Son yıllarda Doğu Akdeniz ve Ege Denizi, sadece bölgesel çıkarların değil küresel güç mücadelesinin de sahnesi haline gelmiştir. Güney Kıbrıs’ın İsrail yapımı hava savunma sistemlerini envanterine katması, Yunanistan’ın Türkiye’nin bilimsel araştırmalarına karşı donanma tatbikatlarıyla yanıt vermesi ve Batı ekseninin ortak baskıları, Türkiye’nin denizlerdeki manevra alanını daraltmaya yönelik hamlelerdir.
Bu süreçte İsrail, ABD ve AB’nin desteğini arkasına alan Yunanistan ve Güney Kıbrıs, Türkiye’yi yalnızlaştırmaya çalışırken, Türkiye’nin içerideki ekonomik sorunları ve istikrarsızlıkları da bu baskının daha da etkili olmasına yol açmaktadır.
Ege’nin Türkiye için bir “giriş kapısı” olduğu gerçeği, yapılan her manevranın sadece askeri değil, aynı zamanda jeopolitik ve psikolojik bir kuşatma girişimi olduğunu göstermektedir. Bilimsel araştırma gemilerinin bile hedef alınması, mücadelenin sadece enerji ve güvenlik değil, aynı zamanda bilimsel egemenlik alanına da taşındığını ortaya koymaktadır.
OLUMLU YANLAR
Türkiye’nin jeopolitik duyarlılığı yüksektir; kamuoyu ve devlet kurumları bu tür gelişmelere karşı farkındalık içindedir.
Donanma, hava gücü ve bilimsel araştırma kapasitesi hâlâ bölgedeki en önemli caydırıcı unsurlardan biridir.
KKTC’nin varlığı, Türkiye’ye Doğu Akdeniz’de meşru bir dayanak noktası sağlamaktadır.
Enerji ve deniz yetki alanları konusunda yürütülen çalışmalar, Türkiye’nin uzun vadeli çıkarlarını güvence altına alma yönünde stratejik bir irade ortaya koymaktadır.
OLUMSUZ YANLAR
Türkiye’nin ekonomik sorunları ve iç istikrarsızlıkları, dış baskılar karşısında kırılganlığı artırmaktadır.
Bilimsel araştırma gemilerinin dahi engellenmesi, Türkiye’nin uluslararası alanda yalnızlaştırılmaya çalışıldığını göstermektedir.
Yunanistan’ın Batı desteğiyle attığı adımlar, Türkiye’nin diplomatik girişimlerde elini zayıflatmaktadır.
2020’de yaşanan AB müdahalesi sonrası Akdeniz’den çekilme gibi adımlar, caydırıcılığın zedelenmesine yol açmıştır.
Caydırıcı güç zamanında gösterilmediğinde, karşı taraf tırmanma inisiyatifini ele almakta ve Türkiye’yi “reaksiyoner” konuma itmektedir.
SONUÇ
Ege ve Doğu Akdeniz’de Türkiye’ye karşı kurulan kuşatma stratejisi, sadece askeri bir mesele değil, aynı zamanda siyasi, ekonomik ve bilimsel boyutları olan bir mücadeledir.

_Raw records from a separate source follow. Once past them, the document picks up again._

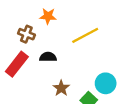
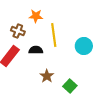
yellow line: (85, 35) -> (54, 35), moved, turned -70
cyan circle: (106, 83) -> (84, 46), moved

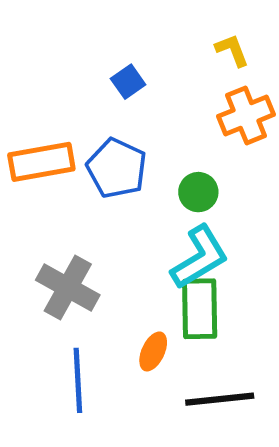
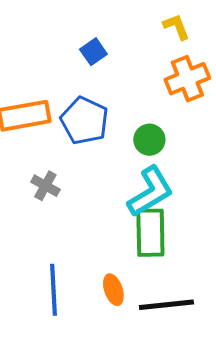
gray cross: (68, 287) -> (45, 186), moved, size x0.6
orange ellipse: (153, 351) -> (113, 290), moved, turned -44

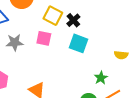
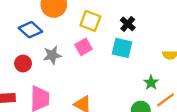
black cross: (73, 20) -> (128, 24), moved
pink square: (44, 38) -> (83, 47), turned -35

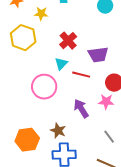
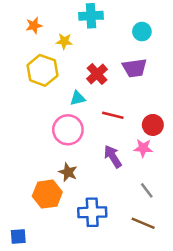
purple trapezoid: (98, 55) -> (135, 68), moved
cyan triangle: (61, 64) -> (78, 98), moved, turned 32
brown star: (58, 131) -> (68, 172), moved

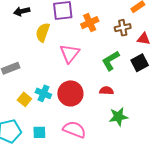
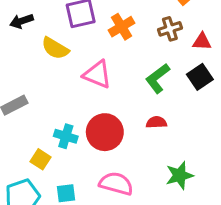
yellow semicircle: (43, 32) -> (55, 48), turned -72
pink triangle: (70, 53) -> (97, 74), turned -40
yellow square: (24, 99) -> (40, 159), moved
green star: (118, 117) -> (179, 175), moved

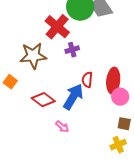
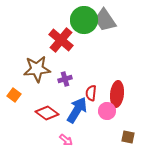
purple cross: (72, 50) -> (65, 79), moved
pink circle: (120, 97) -> (107, 111), moved

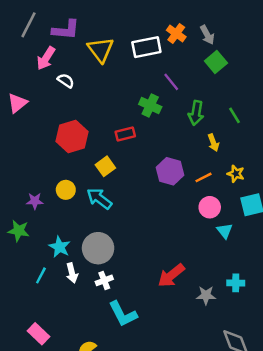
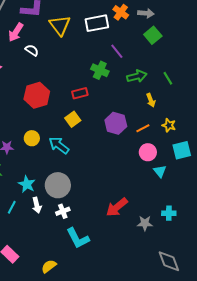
gray arrow: (207, 35) -> (146, 13), turned -56
green arrow: (196, 113) -> (137, 76), turned -114
yellow square: (105, 166) -> (73, 119), moved

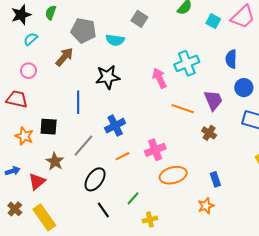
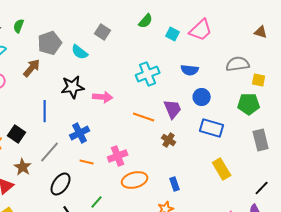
gray pentagon: (83, 31) -> (50, 43), turned -30
cyan semicircle: (115, 40) -> (80, 52), turned 30
blue semicircle: (231, 59) -> (190, 70), turned -84
pink arrow: (159, 78) -> (103, 97), moved, turned 120
black square: (49, 127) -> (17, 134), turned 30
orange line: (122, 156) -> (87, 162), turned 40

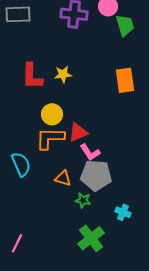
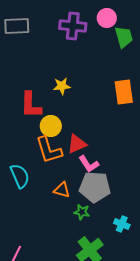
red L-shape: (32, 76) -> (31, 105), moved
orange L-shape: (50, 138) -> (49, 150), turned -108

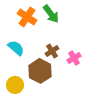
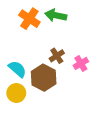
green arrow: (51, 14) -> (56, 15), turned 138
cyan semicircle: (16, 48) -> (17, 69), moved

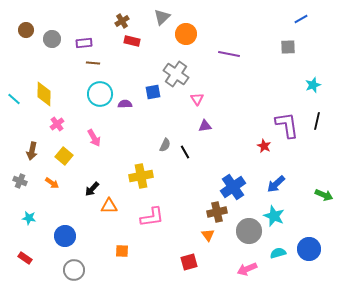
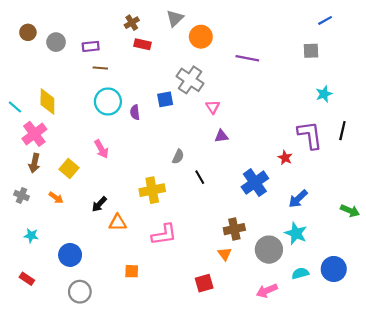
cyan star: (313, 85) -> (324, 94), moved
purple semicircle: (125, 104) -> (135, 112), turned -96
pink cross: (57, 124) -> (34, 134), moved, size x1.6
black line: (185, 152) -> (200, 177), moved
blue cross: (233, 187) -> (255, 183), moved

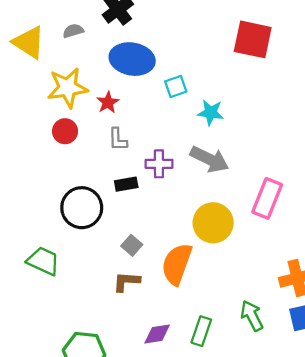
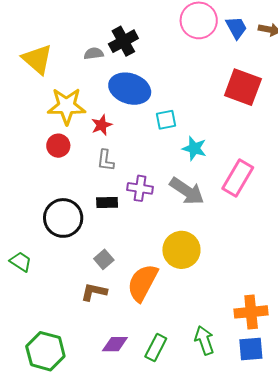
gray semicircle: (73, 31) -> (94, 53), moved
pink rectangle: (267, 198) -> (238, 178), moved
green trapezoid: (43, 261) -> (21, 262), size x0.7

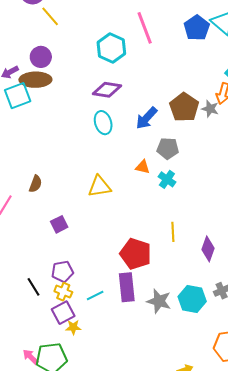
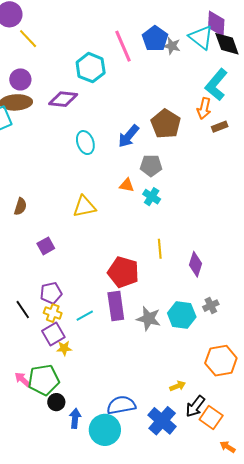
blue pentagon: (197, 28) -> (155, 39), moved
purple diamond: (107, 90) -> (63, 99), moved
gray star: (210, 109) -> (172, 46), moved

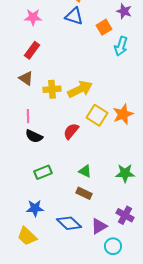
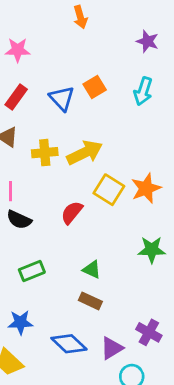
blue triangle: (74, 16) -> (62, 98), moved, turned 30
orange square: (104, 27) -> (95, 87), moved
green star: (125, 173) -> (152, 250), moved

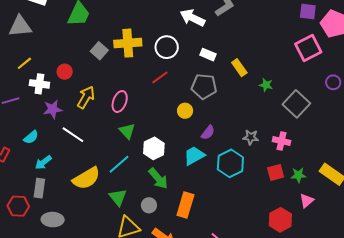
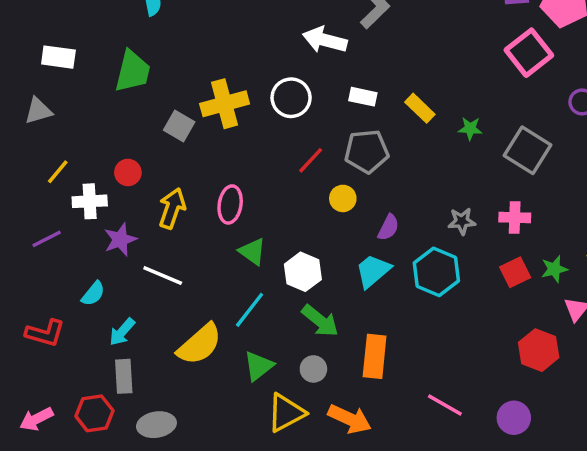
gray triangle: (20, 26) -> (38, 111), size x0.7
red line: (160, 77) -> (311, 160), moved
green triangle: (118, 197) -> (259, 366), turned 42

Türkiye’nin bu oldu bittilere boyun eğmesi, uzun vadede denizlerdeki egemenlik haklarının ve jeopolitik üstünlüğünün kaybına yol açacaktır.
Bugün ihtiyaç duyulan, sabır stratejisiyle caydırıcı gücün dengeli biçimde kullanılmasıdır. Donanma ve hava gücü sadece törenlerde değil, jeopolitik hakların korunmasında aktif rol üstlenmelidir. Bilimsel araştırmalar, enerji politikaları ve uluslararası hukuk temelinde kararlı bir irade ortaya konmadıkça, Türkiye’nin denizlerdeki varlığı her geçen gün daha fazla sınanacaktır.
OKUYUCUYA SORULAR
Türkiye’nin Doğu Akdeniz ve Ege’de karşı karşıya kaldığı kuşatma stratejisi sizce daha çok askeri mi, yoksa diplomatik mi bir baskıdır?
Ekonomik sorunların jeopolitik mücadelelerde caydırıcılığı nasıl etkilediğini düşünüyorsunuz?
Bilimsel araştırma gemilerinin hedef alınması, gelecekte enerji ve denizcilik politikaları açısından ne anlama gelir?
Türkiye, sabır stratejisi ile caydırıcı güç gösterimini nasıl dengelemelidir?
Sizce Türkiye’nin en güçlü kozları nelerdir: Askeri caydırıcılığı mı, diplomatik hamleleri mi, yoksa halkının milli refleksleri mi?